*** Data for review ***
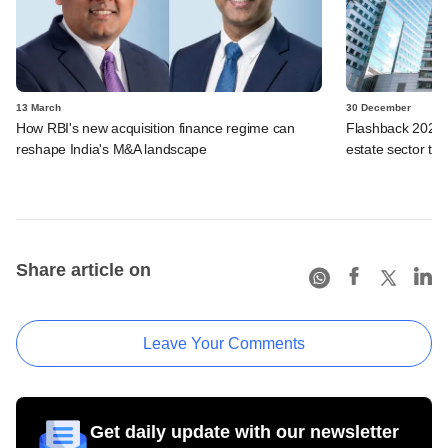
13 March
30 December
How RBI's new acquisition finance regime can
Flashback 2025: 
reshape India's M&A landscape
estate sector thi
Share article on
Leave Your Comments
Get daily update with our newsletter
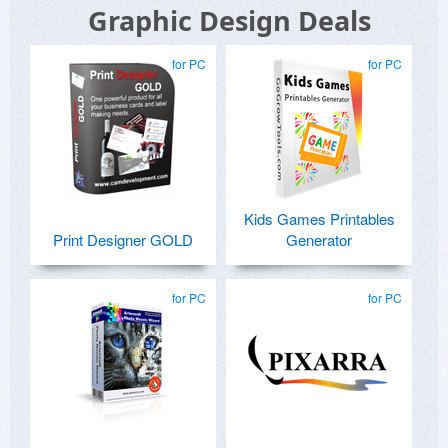
Graphic Design Deals
for PC
for PC
Kids Games Printables
Print Designer GOLD
Generator
for PC
for PC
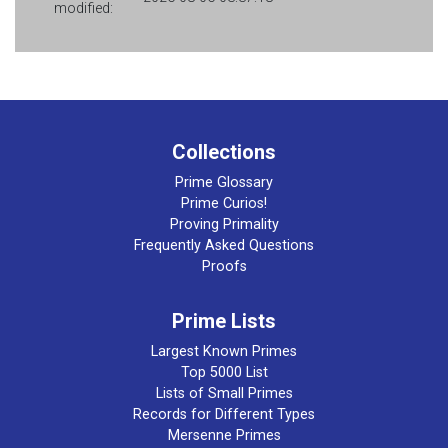
modified:
Collections
Prime Glossary
Prime Curios!
Proving Primality
Frequently Asked Questions
Proofs
Prime Lists
Largest Known Primes
Top 5000 List
Lists of Small Primes
Records for Different Types
Mersenne Primes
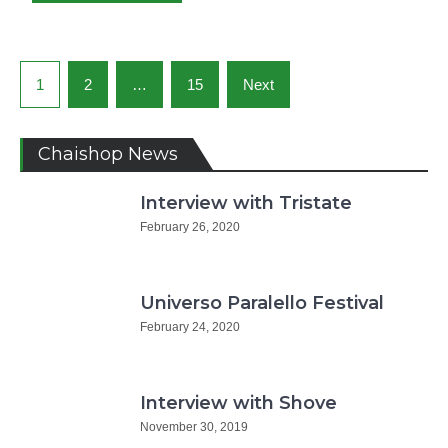
Posts
1
2
…
15
Next
navigation
Chaishop News
Interview with Tristate
February 26, 2020
Universo Paralello Festival
February 24, 2020
Interview with Shove
November 30, 2019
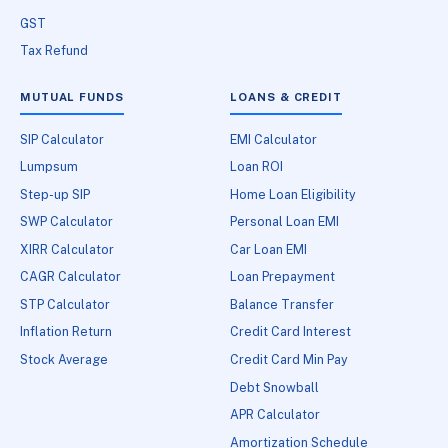
GST
Tax Refund
MUTUAL FUNDS
LOANS & CREDIT
SIP Calculator
EMI Calculator
Lumpsum
Loan ROI
Step-up SIP
Home Loan Eligibility
SWP Calculator
Personal Loan EMI
XIRR Calculator
Car Loan EMI
CAGR Calculator
Loan Prepayment
STP Calculator
Balance Transfer
Inflation Return
Credit Card Interest
Stock Average
Credit Card Min Pay
Debt Snowball
APR Calculator
Amortization Schedule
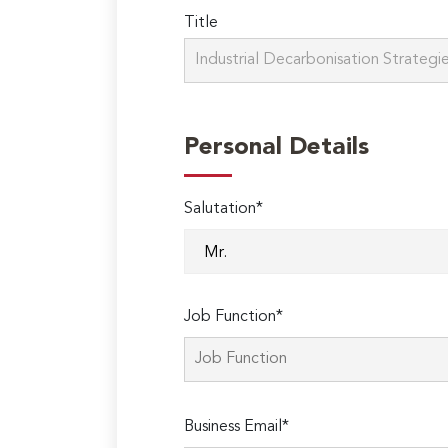
Title
Personal Details
Salutation*
Job Function*
Business Email*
*** End of Data for review ***
--- Task goal ---
Please give the lines above as a Markdown table with two columns, Row and Line. Number each row, and leave out the pictures and any blank lines.

--- Written answer ---
| Row | Line |
|---|---|
| 1 | 13 March |
| 2 | 30 December |
| 3 | How RBI's new acquisition finance regime can |
| 4 | Flashback 2025:  |
| 5 | reshape India's M&A landscape |
| 6 | estate sector thi |
| 7 | Share article on |
| 8 | Leave Your Comments |
| 9 | Get daily update with our newsletter |
| 10 | Graphic Design Deals |
| 11 | for PC |
| 12 | for PC |
| 13 | Kids Games Printables |
| 14 | Print Designer GOLD |
| 15 | Generator |
| 16 | for PC |
| 17 | for PC |
| 18 | modified: |
| 19 | Collections |
| 20 | Prime Glossary |
| 21 | Prime Curios! |
| 22 | Proving Primality |
| 23 | Frequently Asked Questions |
| 24 | Proofs |
| 25 | Prime Lists |
| 26 | Largest Known Primes |
| 27 | Top 5000 List |
| 28 | Lists of Small Primes |
| 29 | Records for Different Types |
| 30 | Mersenne Primes |
| 31 | Posts |
| 32 | 1 |
| 33 | 2 |
| 34 | … |
| 35 | 15 |
| 36 | Next |
| 37 | navigation |
| 38 | Chaishop News |
| 39 | Interview with Tristate |
| 40 | February 26, 2020 |
| 41 | Universo Paralello Festival |
| 42 | February 24, 2020 |
| 43 | Interview with Shove |
| 44 | November 30, 2019 |
| 45 | GST |
| 46 | Tax Refund |
| 47 | MUTUAL FUNDS |
| 48 | LOANS & CREDIT |
| 49 | SIP Calculator |
| 50 | EMI Calculator |
| 51 | Lumpsum |
| 52 | Loan ROI |
| 53 | Step-up SIP |
| 54 | Home Loan Eligibility |
| 55 | SWP Calculator |
| 56 | Personal Loan EMI |
| 57 | XIRR Calculator |
| 58 | Car Loan EMI |
| 59 | CAGR Calculator |
| 60 | Loan Prepayment |
| 61 | STP Calculator |
| 62 | Balance Transfer |
| 63 | Inflation Return |
| 64 | Credit Card Interest |
| 65 | Stock Average |
| 66 | Credit Card Min Pay |
| 67 | Debt Snowball |
| 68 | APR Calculator |
| 69 | Amortization Schedule |
| 70 | Title |
| 71 | Personal Details |
| 72 | Salutation* |
| 73 | Job Function* |
| 74 | Business Email* |